Recorded information:
+ + + +

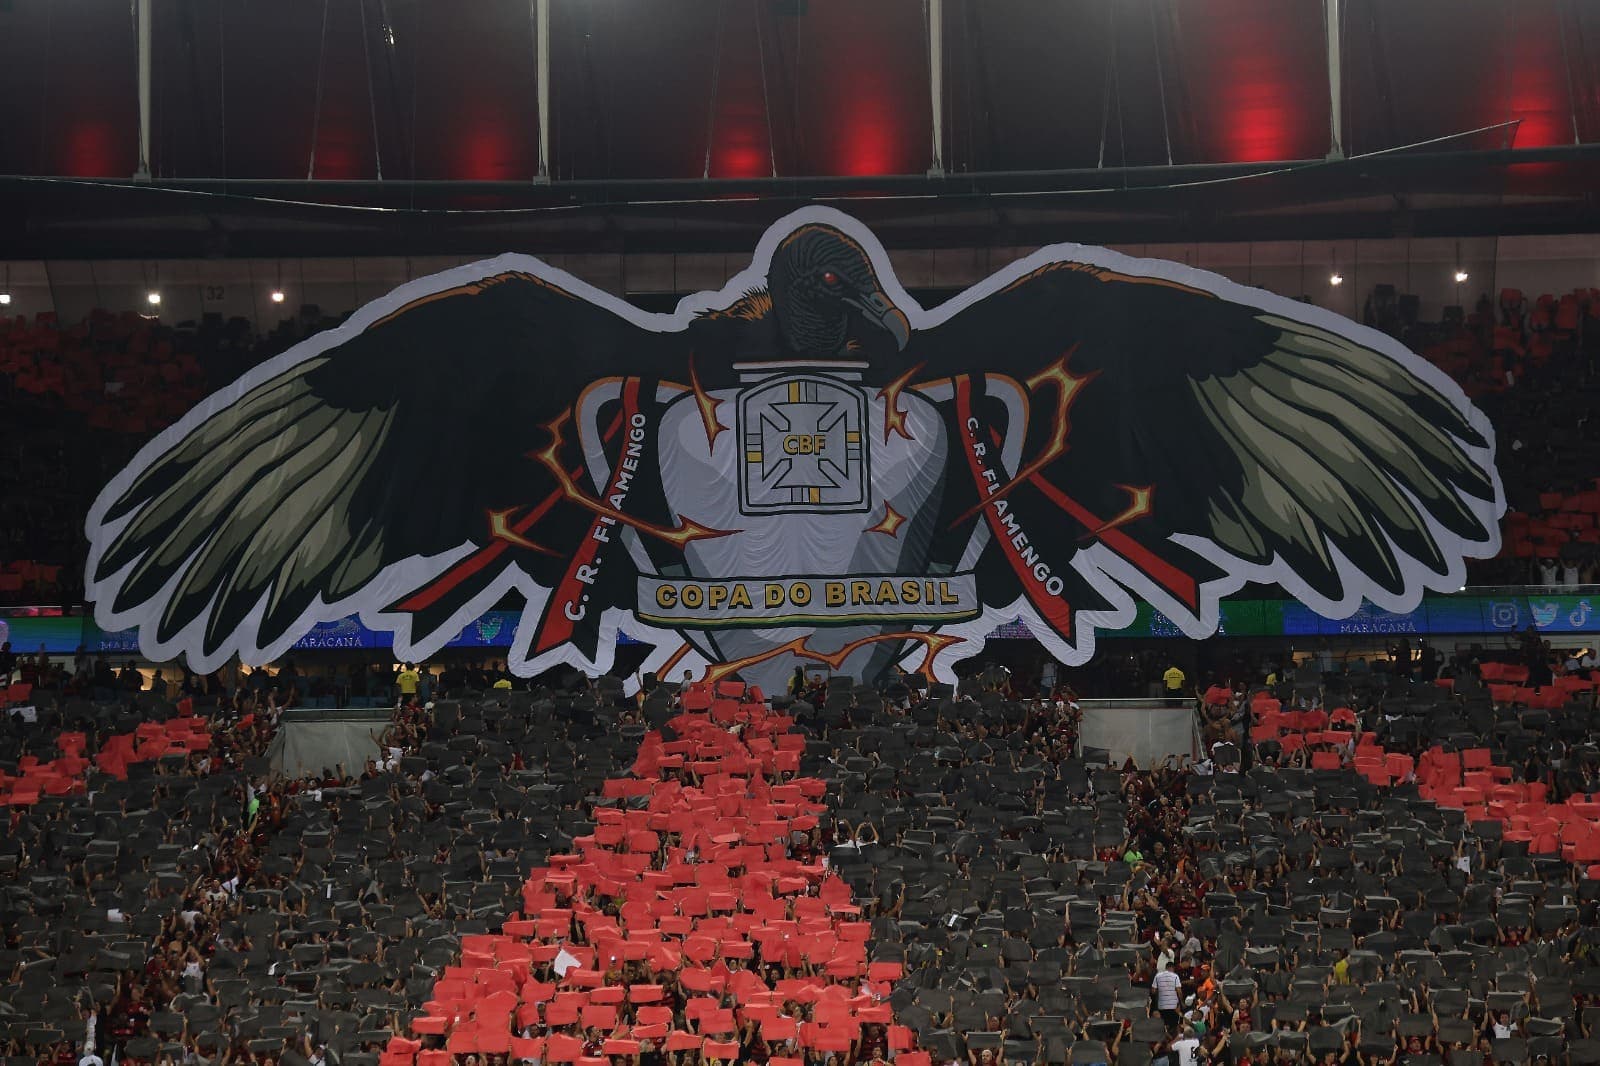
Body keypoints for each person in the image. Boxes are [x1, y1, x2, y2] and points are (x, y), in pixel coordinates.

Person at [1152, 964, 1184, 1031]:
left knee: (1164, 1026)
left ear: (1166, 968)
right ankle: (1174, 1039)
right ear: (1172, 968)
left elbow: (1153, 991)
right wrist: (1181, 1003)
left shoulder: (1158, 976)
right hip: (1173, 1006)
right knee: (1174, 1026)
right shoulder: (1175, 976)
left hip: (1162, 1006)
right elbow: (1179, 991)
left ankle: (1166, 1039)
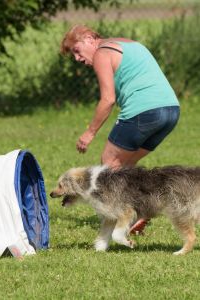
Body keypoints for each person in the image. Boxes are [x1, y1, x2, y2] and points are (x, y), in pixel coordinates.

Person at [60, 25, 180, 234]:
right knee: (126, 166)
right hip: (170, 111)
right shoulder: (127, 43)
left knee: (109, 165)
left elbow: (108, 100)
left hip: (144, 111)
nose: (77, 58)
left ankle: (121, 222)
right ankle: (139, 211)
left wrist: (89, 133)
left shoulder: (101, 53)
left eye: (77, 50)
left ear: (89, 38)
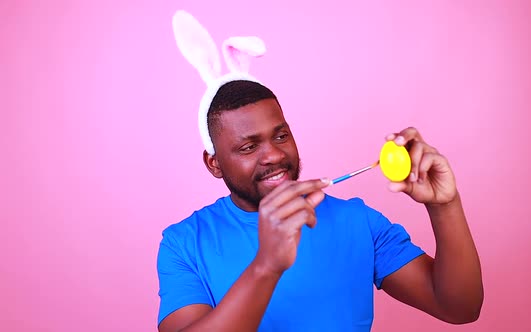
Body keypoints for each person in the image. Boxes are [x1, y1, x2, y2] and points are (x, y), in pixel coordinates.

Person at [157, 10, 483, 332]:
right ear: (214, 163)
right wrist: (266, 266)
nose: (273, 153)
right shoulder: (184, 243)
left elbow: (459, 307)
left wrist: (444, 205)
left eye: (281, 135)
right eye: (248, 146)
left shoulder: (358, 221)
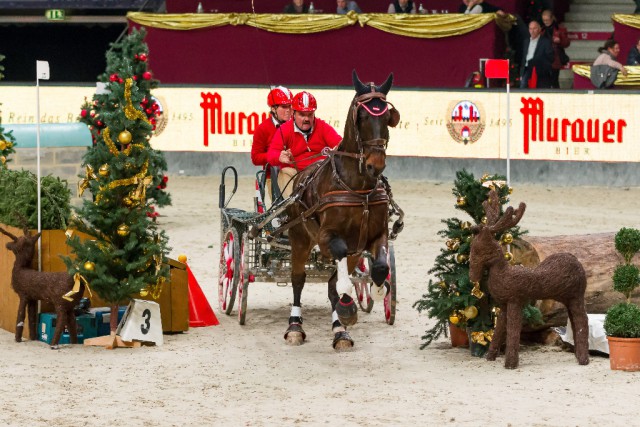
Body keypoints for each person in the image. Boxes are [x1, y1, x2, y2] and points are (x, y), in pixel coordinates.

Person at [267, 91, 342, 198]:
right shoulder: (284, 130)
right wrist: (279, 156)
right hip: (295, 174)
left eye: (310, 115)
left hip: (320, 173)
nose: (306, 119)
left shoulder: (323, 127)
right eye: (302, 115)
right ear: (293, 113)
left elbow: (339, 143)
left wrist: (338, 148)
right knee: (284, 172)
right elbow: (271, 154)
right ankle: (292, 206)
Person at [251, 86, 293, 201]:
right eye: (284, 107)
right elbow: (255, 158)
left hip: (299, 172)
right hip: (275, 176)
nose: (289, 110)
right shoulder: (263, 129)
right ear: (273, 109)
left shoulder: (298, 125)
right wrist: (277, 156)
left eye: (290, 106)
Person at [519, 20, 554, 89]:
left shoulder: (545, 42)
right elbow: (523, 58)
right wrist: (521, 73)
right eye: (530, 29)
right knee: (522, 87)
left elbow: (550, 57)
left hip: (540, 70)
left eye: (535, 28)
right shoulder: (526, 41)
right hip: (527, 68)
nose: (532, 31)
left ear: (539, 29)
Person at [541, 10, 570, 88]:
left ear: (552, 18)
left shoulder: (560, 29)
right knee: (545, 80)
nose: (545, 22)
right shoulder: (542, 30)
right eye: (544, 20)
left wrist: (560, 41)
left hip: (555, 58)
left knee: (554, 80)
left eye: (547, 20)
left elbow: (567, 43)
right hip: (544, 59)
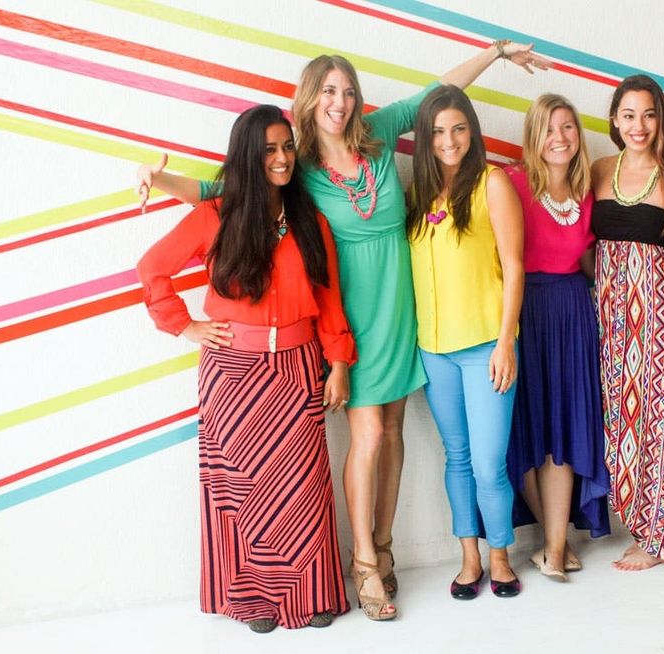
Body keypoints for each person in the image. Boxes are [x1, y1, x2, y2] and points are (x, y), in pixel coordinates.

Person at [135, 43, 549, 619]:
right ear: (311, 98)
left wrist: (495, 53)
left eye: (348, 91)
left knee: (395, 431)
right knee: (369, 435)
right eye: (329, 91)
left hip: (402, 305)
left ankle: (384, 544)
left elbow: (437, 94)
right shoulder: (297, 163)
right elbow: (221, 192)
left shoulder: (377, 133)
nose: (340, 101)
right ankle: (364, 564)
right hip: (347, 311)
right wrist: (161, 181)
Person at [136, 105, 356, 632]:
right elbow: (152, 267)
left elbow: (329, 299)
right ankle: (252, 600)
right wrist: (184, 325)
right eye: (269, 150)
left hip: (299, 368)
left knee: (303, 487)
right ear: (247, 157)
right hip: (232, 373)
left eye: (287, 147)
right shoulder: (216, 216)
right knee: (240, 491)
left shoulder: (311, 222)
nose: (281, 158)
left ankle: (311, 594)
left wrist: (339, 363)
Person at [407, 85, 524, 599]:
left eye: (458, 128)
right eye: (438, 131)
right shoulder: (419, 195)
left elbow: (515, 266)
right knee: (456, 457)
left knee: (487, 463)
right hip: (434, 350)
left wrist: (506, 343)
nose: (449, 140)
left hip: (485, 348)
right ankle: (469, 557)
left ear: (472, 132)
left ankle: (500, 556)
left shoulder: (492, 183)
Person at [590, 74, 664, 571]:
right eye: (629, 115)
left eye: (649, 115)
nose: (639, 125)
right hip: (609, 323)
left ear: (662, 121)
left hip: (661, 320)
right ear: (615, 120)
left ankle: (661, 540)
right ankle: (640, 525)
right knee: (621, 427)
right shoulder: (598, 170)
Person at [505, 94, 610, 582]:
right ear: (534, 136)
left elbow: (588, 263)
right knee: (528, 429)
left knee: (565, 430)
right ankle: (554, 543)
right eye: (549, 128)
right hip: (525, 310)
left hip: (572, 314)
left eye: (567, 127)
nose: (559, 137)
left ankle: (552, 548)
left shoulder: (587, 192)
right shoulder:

+ + + +

About this task: A verbatim copy of the entries, stripped of pictures, should be produced.

Expected answer:
Body keypoints for each person in the image. Boxes are [x1, y1, x2, y2] and points are (x, y), in pixel coordinates.

Person at [1152, 964, 1184, 1031]:
left knee: (1164, 1026)
left ear: (1166, 968)
right ankle: (1174, 1039)
right ear: (1172, 968)
left elbow: (1153, 991)
right wrist: (1181, 1003)
left shoulder: (1158, 976)
right hip: (1173, 1006)
right knee: (1174, 1026)
right shoulder: (1175, 976)
left hip: (1162, 1006)
right elbow: (1179, 991)
left ankle: (1166, 1039)
Body keypoints for each person in the image. Boxes are [x1, y1, x2, y2] and points are (x, y), in pixel coordinates.

Person at [60, 25, 180, 234]:
right knee: (126, 166)
right hip: (170, 111)
right shoulder: (127, 43)
left knee: (109, 165)
left elbow: (108, 100)
left hip: (144, 111)
nose: (77, 58)
left ankle: (121, 222)
right ankle: (139, 211)
left wrist: (89, 133)
left shoulder: (101, 53)
left eye: (77, 50)
left ear: (89, 38)
Body keypoints for each person in the image. Boxes are [x1, y1, x2, y2] and points are (x, y), in pixel coordinates.

Person at [157, 10, 483, 332]:
right ear: (214, 163)
right wrist: (266, 266)
nose: (273, 153)
right shoulder: (184, 243)
left elbow: (459, 307)
left wrist: (444, 205)
left eye: (281, 135)
right eye: (248, 146)
left shoulder: (358, 221)
Body keypoints for each person in the image. Boxes are [x1, y1, x2, y2] and points are (x, y), in pixel coordinates.

Person at [267, 91, 342, 198]:
right shoulder: (284, 130)
right wrist: (279, 156)
right hip: (295, 174)
left eye: (310, 115)
left hip: (320, 173)
nose: (306, 119)
left shoulder: (323, 127)
right eye: (302, 115)
right ear: (293, 113)
left elbow: (339, 143)
left wrist: (338, 148)
right knee: (284, 172)
right elbow: (271, 154)
right ankle: (292, 206)
Person at [251, 86, 293, 201]:
right eye: (284, 107)
right elbow: (255, 158)
left hip: (299, 172)
right hip: (275, 176)
nose: (289, 110)
right shoulder: (263, 129)
right ear: (273, 109)
left shoulder: (298, 125)
right wrist: (277, 156)
left eye: (290, 106)
Person at [519, 20, 554, 89]:
left shoulder: (545, 42)
right elbow: (523, 58)
right wrist: (521, 73)
right eye: (530, 29)
right knee: (522, 87)
left elbow: (550, 57)
left hip: (540, 70)
left eye: (535, 28)
right shoulder: (526, 41)
right hip: (527, 68)
nose: (532, 31)
left ear: (539, 29)
Person at [541, 10, 570, 88]:
left ear: (552, 18)
left shoulder: (560, 29)
right knee: (545, 80)
nose: (545, 22)
right shoulder: (542, 30)
right eye: (544, 20)
left wrist: (560, 41)
left hip: (555, 58)
left knee: (554, 80)
left eye: (547, 20)
left elbow: (567, 43)
right hip: (544, 59)
Body keypoints for each person in the image. Boxes are [x1, y1, x2, y2] and points are (x, y), in pixel coordinates.

Person at [135, 43, 549, 619]:
right ear: (311, 98)
left wrist: (495, 53)
left eye: (348, 91)
left knee: (395, 431)
right knee: (369, 435)
right eye: (329, 91)
left hip: (402, 305)
left ankle: (384, 544)
left elbow: (437, 94)
right shoulder: (297, 163)
right elbow: (221, 192)
left shoulder: (377, 133)
nose: (340, 101)
right ankle: (364, 564)
right hip: (347, 311)
right wrist: (161, 181)
Person at [136, 105, 356, 632]:
right elbow: (152, 267)
left elbow: (329, 299)
right ankle: (252, 600)
right wrist: (184, 325)
right eye: (269, 150)
left hip: (299, 368)
left knee: (303, 487)
right ear: (247, 157)
right hip: (232, 373)
left eye: (287, 147)
right shoulder: (216, 216)
right knee: (240, 491)
left shoulder: (311, 222)
nose: (281, 158)
left ankle: (311, 594)
left wrist: (339, 363)
Person at [407, 85, 524, 599]:
left eye: (458, 128)
right eye: (438, 131)
right shoulder: (419, 195)
left elbow: (515, 266)
right knee: (456, 457)
left knee: (487, 463)
right hip: (434, 350)
left wrist: (506, 343)
nose: (449, 140)
left hip: (485, 348)
right ankle: (469, 557)
left ear: (472, 132)
left ankle: (500, 556)
left shoulder: (492, 183)
Person at [590, 74, 664, 571]:
right eye: (629, 115)
left eye: (649, 115)
nose: (639, 125)
right hip: (609, 323)
left ear: (662, 121)
left hip: (661, 320)
right ear: (615, 120)
left ankle: (661, 540)
right ankle: (640, 525)
right knee: (621, 427)
right shoulder: (598, 170)
Person at [505, 94, 610, 582]:
right ear: (534, 136)
left elbow: (588, 263)
right knee: (528, 429)
left knee: (565, 430)
right ankle: (554, 543)
right eye: (549, 128)
right hip: (525, 310)
left hip: (572, 314)
left eye: (567, 127)
nose: (559, 137)
left ankle: (552, 548)
left shoulder: (587, 192)
right shoulder:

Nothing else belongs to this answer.